France to reduce nuclear warheads

Nicolas Sarkozy in front of the submarine, the Terrible (21 March 2008)
Mr Sarkozy spoke at the launch of France's fourth nuclear submarine

President Nicolas Sarkozy has said France will reduce its number of airborne nuclear weapons by one third.

Mr Sarkozy said the reduction to fewer than 300 missiles would leave France with "half the maximum number of warheads we had during the Cold War".

But he also insisted he was committed to France's nuclear deterrent, saying it was its "life-insurance policy".

He made the comments in a major defence policy speech after inaugurating a new nuclear-armed submarine, the Terrible.

France is believed to have 348 deployed nuclear weapons, including 288 submarine-launched ballistic missiles, 50 air-launched cruise missiles and 10 airborne bombs, according to the Federation of American Scientists.

'Life-insurance policy'

In his first major speech on France's nuclear deterrent since being elected president last May, Mr Sarkozy said military spending needed to be re-examined.

The cuts would reduce France's airborne force of nuclear weapons by a third, he said, leaving fewer than 300 warheads, mostly on board submarines.

Test-fire of French M-51 ballistic missile (9 November 2006)
After this reduction, our arsenal will comprise fewer than 300 nuclear warheads, that's half the maximum number of warheads we had during the Cold War
Nicolas Sarkozy
French President

"By giving this information, France is fully transparent since it has no other weapons than those in its operational stocks," he told an audience at the northern port of Cherbourg.

"Moreover, I confirm that none of our weapons are targeted at anybody."

Nevertheless, Mr Sarkozy insisted he remained committed to France's independent nuclear "strike force" and said those who threatened the country's vital interests could expect a "severe riposte".

He said that while France no longer faced a realistic threat of invasion, it now faced new threats from the Middle East and Asia.
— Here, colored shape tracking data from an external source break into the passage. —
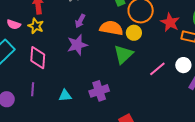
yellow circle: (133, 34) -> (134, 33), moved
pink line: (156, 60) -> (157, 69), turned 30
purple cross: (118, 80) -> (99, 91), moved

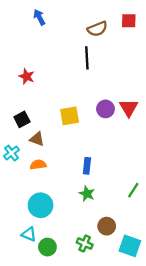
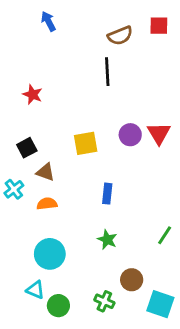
blue rectangle: (87, 166) -> (107, 194), moved

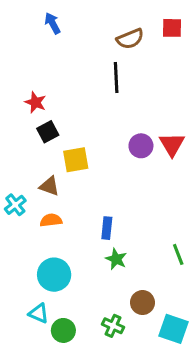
yellow square: (86, 143) -> (76, 160), moved
black square: (27, 148) -> (48, 132), moved
blue rectangle: (107, 194) -> (107, 228), moved
green line: (165, 235) -> (178, 254), turned -54

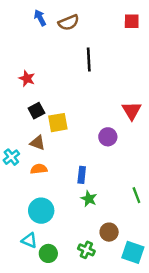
brown semicircle: (130, 39) -> (69, 23), moved
black square: (48, 132) -> (36, 111), moved
purple circle: (141, 146) -> (108, 137), moved

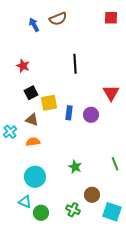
blue arrow: (40, 18) -> (34, 25), moved
black line: (89, 59) -> (75, 64), moved
blue rectangle: (82, 175) -> (69, 113), moved

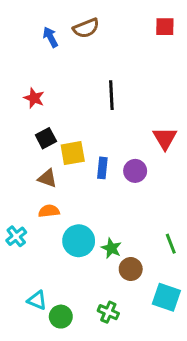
cyan cross: (10, 132) -> (16, 236), moved
cyan circle: (35, 177) -> (79, 241), moved
brown circle: (92, 195) -> (131, 269), moved
cyan square: (112, 212) -> (166, 297), moved

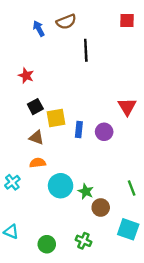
black line: (111, 95) -> (86, 50), moved
cyan triangle: (37, 300) -> (11, 232), moved

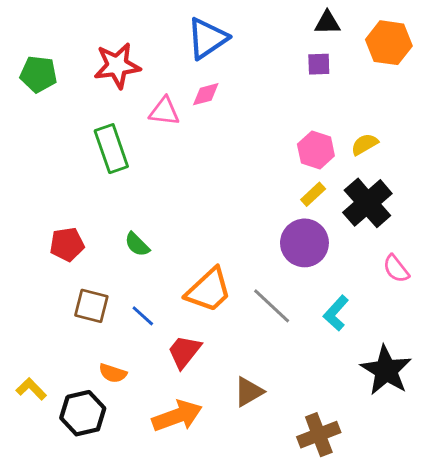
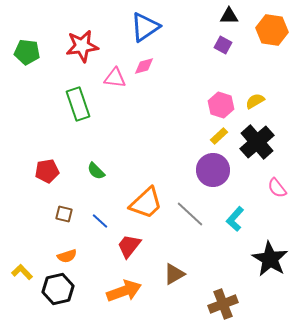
purple square: (319, 64) -> (223, 45), turned 30
brown square: (91, 306) -> (64, 214), size x0.7
orange semicircle: (113, 373) -> (67, 256), moved, turned -36

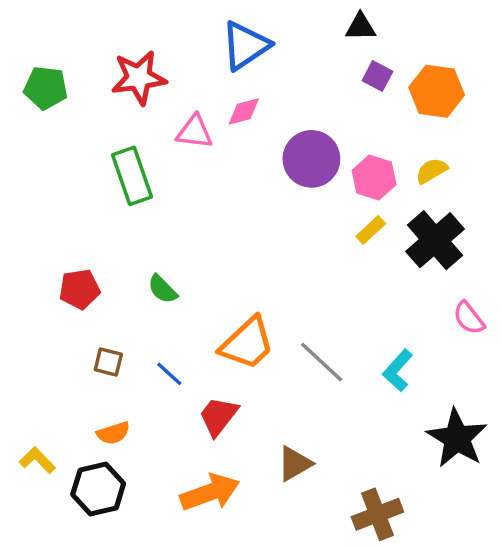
black triangle: (229, 16) -> (361, 27), moved
orange hexagon: (272, 30) -> (437, 91), moved
purple circle: (213, 170) -> (311, 159), moved

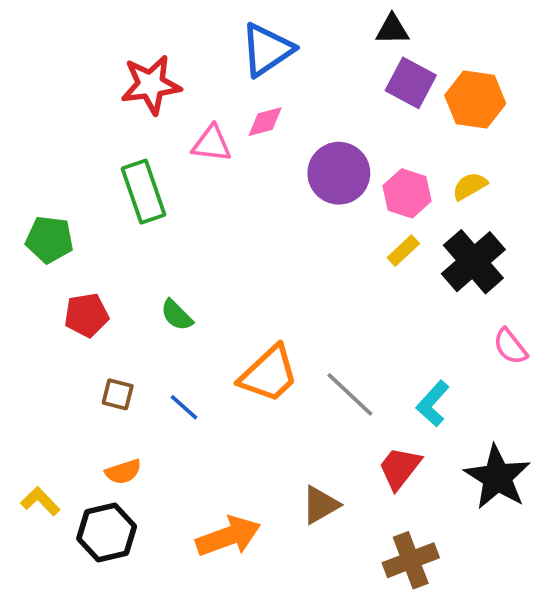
purple square: (377, 76) -> (411, 83), size x1.5
green pentagon: (46, 88) -> (49, 240), moved
red trapezoid: (218, 416) -> (400, 468), moved

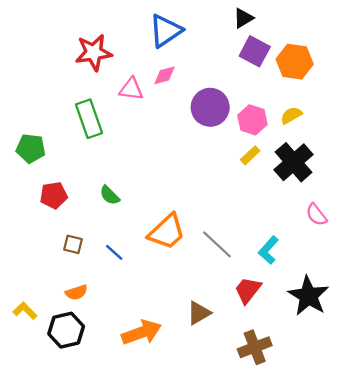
black triangle: (392, 29) -> (243, 18), turned -30

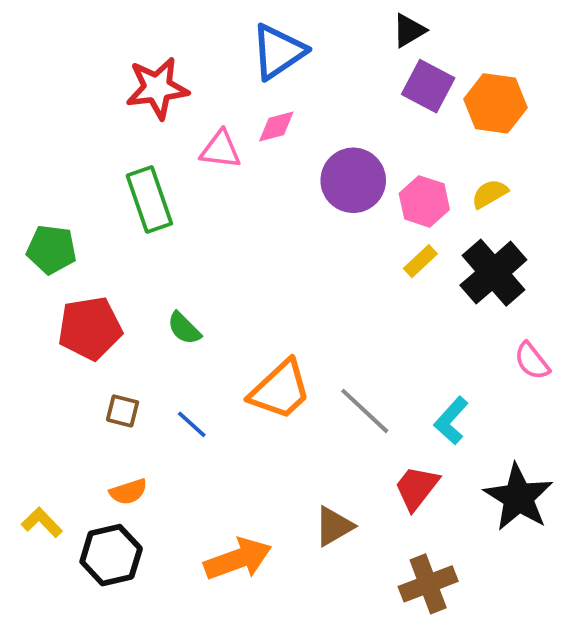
red pentagon: (54, 195) -> (90, 328), size x1.4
"The security of Europe is at stake," he said, singling out Iran's development of ballistic missiles and its controversial nuclear programme.

At the same time, Mr Sarkozy appealed for other nations to scale back their nuclear arsenals and called on China and the US to finally ratify the Comprehensive Nuclear Test-Ban Treaty, which they signed in 1996.

He also called for an international treaty banning short and medium range ground-to-ground missiles and another banning the manufacture of fissile material for nuclear weapons.